### DIRECTIONS
Copy the text in the data below word for word, leaving out the images.

### DATA FOR THIS EXERCISE
********

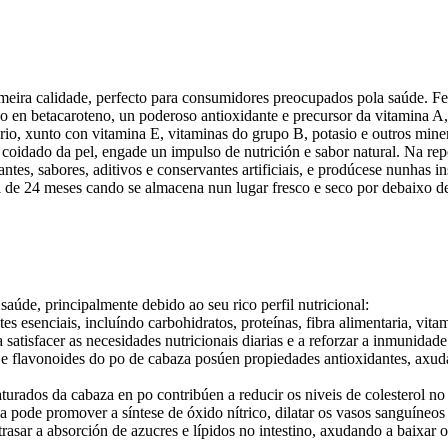
eira calidade, perfecto para consumidores preocupados pola saúde. Fei
ico en betacaroteno, un poderoso antioxidante e precursor da vitamina A
io, xunto con vitamina E, vitaminas do grupo B, potasio e outros minera
 coidado da pel, engade un impulso de nutrición e sabor natural. Na re
s, sabores, aditivos e conservantes artificiais, e prodúcese nunhas insta
il de 24 meses cando se almacena nun lugar fresco e seco por debaixo d
aúde, principalmente debido ao seu rico perfil nutricional:
es esenciais, incluíndo carbohidratos, proteínas, fibra alimentaria, vit
atisfacer as necesidades nutricionais diarias e a reforzar a inmunidade
e flavonoides do po de cabaza posúen propiedades antioxidantes, axudan
aturados da cabaza en po contribúen a reducir os niveis de colesterol no
 pode promover a síntese de óxido nítrico, dilatar os vasos sanguíneos e
rasar a absorción de azucres e lípidos no intestino, axudando a baixar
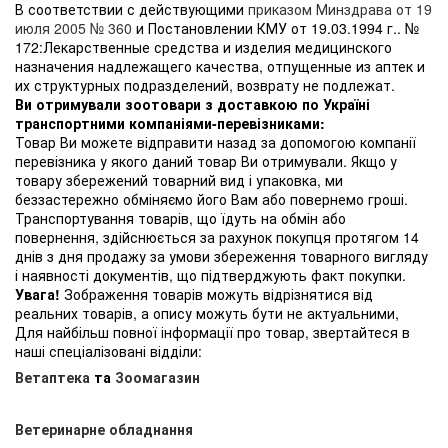
В соответствии с действующими
приказом Минздрава от 19
июля 2005 № 360
и Постановлении КМУ от 19.03.1994 г.. №
172:Лекарственные средства и изделия медицинского
назначения надлежащего качества, отпущенные из аптек и
их структурных подразделений, возврату не подлежат.
Ви отримували зоотовари з доставкою по Україні
транспортними компаніями-перевізниками:
Товар Ви можете відправити назад за допомогою компанії
перевізника у якого даний товар Ви отримували. Якщо у
товару збережений товарний вид і упаковка, ми
беззастережно обміняємо його Вам або повернемо гроші.
Транспортування товарів, що їдуть на обмін або
повернення, здійснюється за рахунок покупця протягом 14
днів з дня продажу за умови збереження товарного вигляду
і наявності документів, що підтверджують факт покупки.
Увага!
Зображення товарів можуть відрізнятися від
реальних товарів, а опису можуть бути не актуальними,
Для найбільш повної інформації про товар, звертайтеся в
наші спеціалізовані відділи:
Ветаптека
та
Зоомагазин
Ветеринарне обладнання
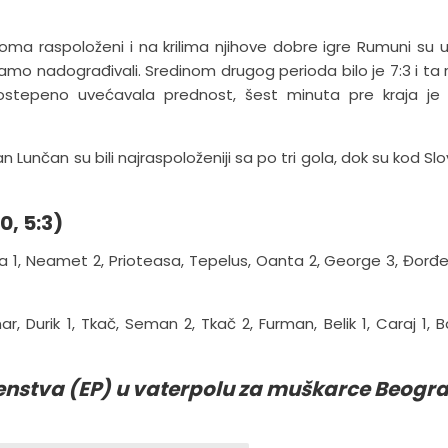
oma raspoloženi i na krilima njihove dobre igre Rumuni su u
amo nadograđivali. Sredinom drugog perioda bilo je 7:3 i ta r
postepeno uvećavala prednost, šest minuta pre kraja je
 Lunčan su bili najraspoloženiji sa po tri gola, dok su kod Sl
0, 5:3)
ea 1, Neamet 2, Prioteasa, Tepelus, Oanta 2, George 3, Đorđe
, Durik 1, Tkač, Seman 2, Tkač 2, Furman, Belik 1, Caraj 1, Ba
enstva (EP) u vaterpolu za muškarce Beogr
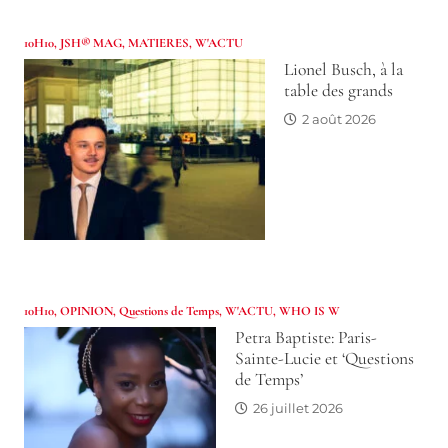
10H10
,
JSH® MAG
,
MATIERES
,
W'ACTU
Lionel Busch, à la
table des grands
2 août 2026
10H10
,
OPINION
,
Questions de Temps
,
W'ACTU
,
WHO IS W
Petra Baptiste: Paris-
Sainte-Lucie et ‘Questions
de Temps’
26 juillet 2026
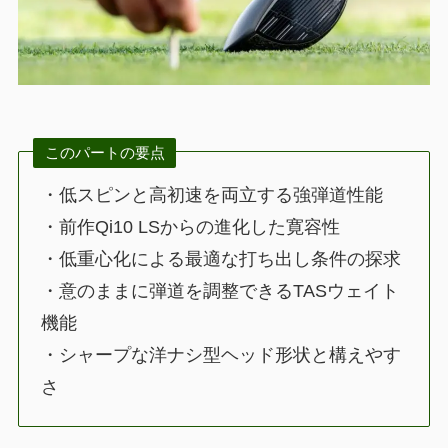
このパートの要点
・低スピンと高初速を両立する強弾道性能
・前作Qi10 LSからの進化した寛容性
・低重心化による最適な打ち出し条件の探求
・意のままに弾道を調整できるTASウェイト
機能
・シャープな洋ナシ型ヘッド形状と構えやす
さ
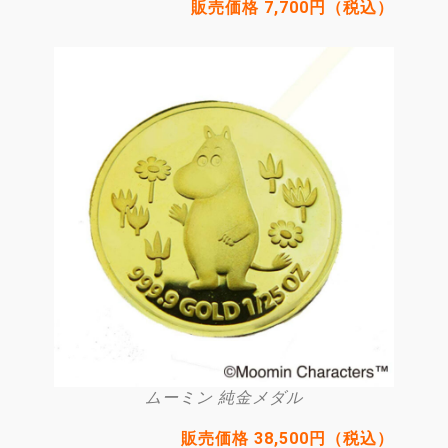
販売価格 7,700円（税込）
ムーミン 純金メダル
販売価格 38,500円（税込）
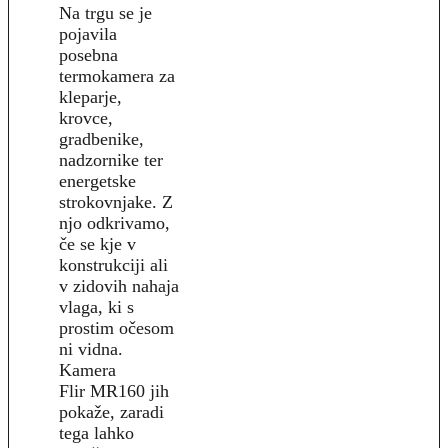
Na trgu se je
pojavila
posebna
termokamera za
kleparje,
krovce,
gradbenike,
nadzornike ter
energetske
strokovnjake. Z
njo odkrivamo,
če se kje v
konstrukciji ali
v zidovih nahaja
vlaga, ki s
prostim očesom
ni vidna.
Kamera
Flir MR160 jih
pokaže, zaradi
tega lahko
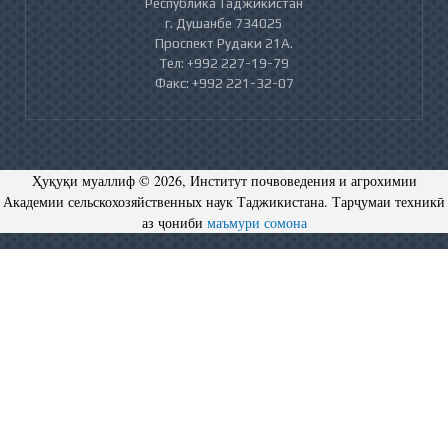
Республика Таджикистан
г. Душанбе 734025
Проспект Рудаки 21А.
Тел: +992 227-19-79
Факс: +992 221-32-07
Ҳуқуқи муаллиф © 2026, Институт почвоведения и агрохимии
Академии сельскохозяйственных наук Таджикистана. Тарҷумаи техникӣ
аз ҷониби
маъмури сомона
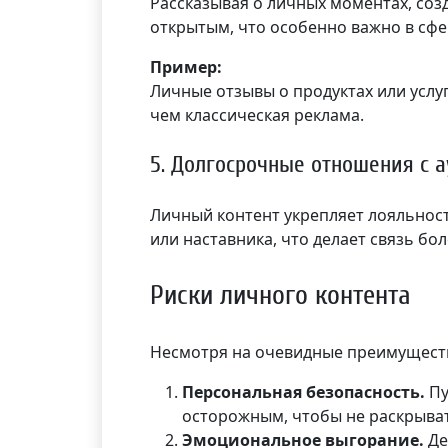
Рассказывая о личных моментах, соз
открытым, что особенно важно в сфе
Пример:
Личные отзывы о продуктах или услу
чем классическая реклама.
5. Долгосрочные отношения с 
Личный контент укрепляет лояльнос
или наставника, что делает связь бо
Риски личного контента
Несмотря на очевидные преимуществ
Персональная безопасность.
Пу
осторожным, чтобы не раскрыва
Эмоциональное выгорание.
Де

********

### RESULT
eira calidade, perfecto para consumidores preocupados pola saúde. Fei
ico en betacaroteno, un poderoso antioxidante e precursor da vitamina A
io, xunto con vitamina E, vitaminas do grupo B, potasio e outros minera
 coidado da pel, engade un impulso de nutrición e sabor natural. Na re
s, sabores, aditivos e conservantes artificiais, e prodúcese nunhas insta
il de 24 meses cando se almacena nun lugar fresco e seco por debaixo d
aúde, principalmente debido ao seu rico perfil nutricional:
es esenciais, incluíndo carbohidratos, proteínas, fibra alimentaria, vit
atisfacer as necesidades nutricionais diarias e a reforzar a inmunidade
e flavonoides do po de cabaza posúen propiedades antioxidantes, axudan
aturados da cabaza en po contribúen a reducir os niveis de colesterol no
 pode promover a síntese de óxido nítrico, dilatar os vasos sanguíneos e
rasar a absorción de azucres e lípidos no intestino, axudando a baixar
В соответствии с действующими
приказом Минздрава от 19
июля 2005 № 360
и Постановлении КМУ от 19.03.1994 г.. №
172:Лекарственные средства и изделия медицинского
назначения надлежащего качества, отпущенные из аптек и
их структурных подразделений, возврату не подлежат.
Ви отримували зоотовари з доставкою по Україні
транспортними компаніями-перевізниками:
Товар Ви можете відправити назад за допомогою компанії
перевізника у якого даний товар Ви отримували. Якщо у
товару збережений товарний вид і упаковка, ми
беззастережно обміняємо його Вам або повернемо гроші.
Транспортування товарів, що їдуть на обмін або
повернення, здійснюється за рахунок покупця протягом 14
днів з дня продажу за умови збереження товарного вигляду
і наявності документів, що підтверджують факт покупки.
Увага!
Зображення товарів можуть відрізнятися від
реальних товарів, а опису можуть бути не актуальними,
Для найбільш повної інформації про товар, звертайтеся в
наші спеціалізовані відділи:
Ветаптека
та
Зоомагазин
Ветеринарне обладнання
oma raspoloženi i na krilima njihove dobre igre Rumuni su u
amo nadograđivali. Sredinom drugog perioda bilo je 7:3 i ta r
postepeno uvećavala prednost, šest minuta pre kraja je
 Lunčan su bili najraspoloženiji sa po tri gola, dok su kod Sl
0, 5:3)
ea 1, Neamet 2, Prioteasa, Tepelus, Oanta 2, George 3, Đorđe
, Durik 1, Tkač, Seman 2, Tkač 2, Furman, Belik 1, Caraj 1, Ba
enstva (EP) u vaterpolu za muškarce Beogr
10H10
,
JSH® MAG
,
MATIERES
,
W'ACTU
Lionel Busch, à la
table des grands
2 août 2026
10H10
,
OPINION
,
Questions de Temps
,
W'ACTU
,
WHO IS W
Petra Baptiste: Paris-
Sainte-Lucie et ‘Questions
de Temps’
26 juillet 2026
このパートの要点
・低スピンと高初速を両立する強弾道性能
・前作Qi10 LSからの進化した寛容性
・低重心化による最適な打ち出し条件の探求
・意のままに弾道を調整できるTASウェイト
機能
・シャープな洋ナシ型ヘッド形状と構えやす
さ
販売価格 7,700円（税込）
ムーミン 純金メダル
販売価格 38,500円（税込）
Na trgu se je
pojavila
posebna
termokamera za
kleparje,
krovce,
gradbenike,
nadzornike ter
energetske
strokovnjake. Z
njo odkrivamo,
če se kje v
konstrukciji ali
v zidovih nahaja
vlaga, ki s
prostim očesom
ni vidna.
Kamera
Flir MR160 jih
pokaže, zaradi
tega lahko
Республика Таджикистан
г. Душанбе 734025
Проспект Рудаки 21А.
Тел: +992 227-19-79
Факс: +992 221-32-07
Ҳуқуқи муаллиф © 2026, Институт почвоведения и агрохимии
Академии сельскохозяйственных наук Таджикистана. Тарҷумаи техникӣ
аз ҷониби
маъмури сомона
Рассказывая о личных моментах, соз
открытым, что особенно важно в сфе
Пример:
Личные отзывы о продуктах или услу
чем классическая реклама.
5. Долгосрочные отношения с 
Личный контент укрепляет лояльнос
или наставника, что делает связь бо
Риски личного контента
Несмотря на очевидные преимуществ
Персональная безопасность.
Пу
осторожным, чтобы не раскрыва
Эмоциональное выгорание.
Де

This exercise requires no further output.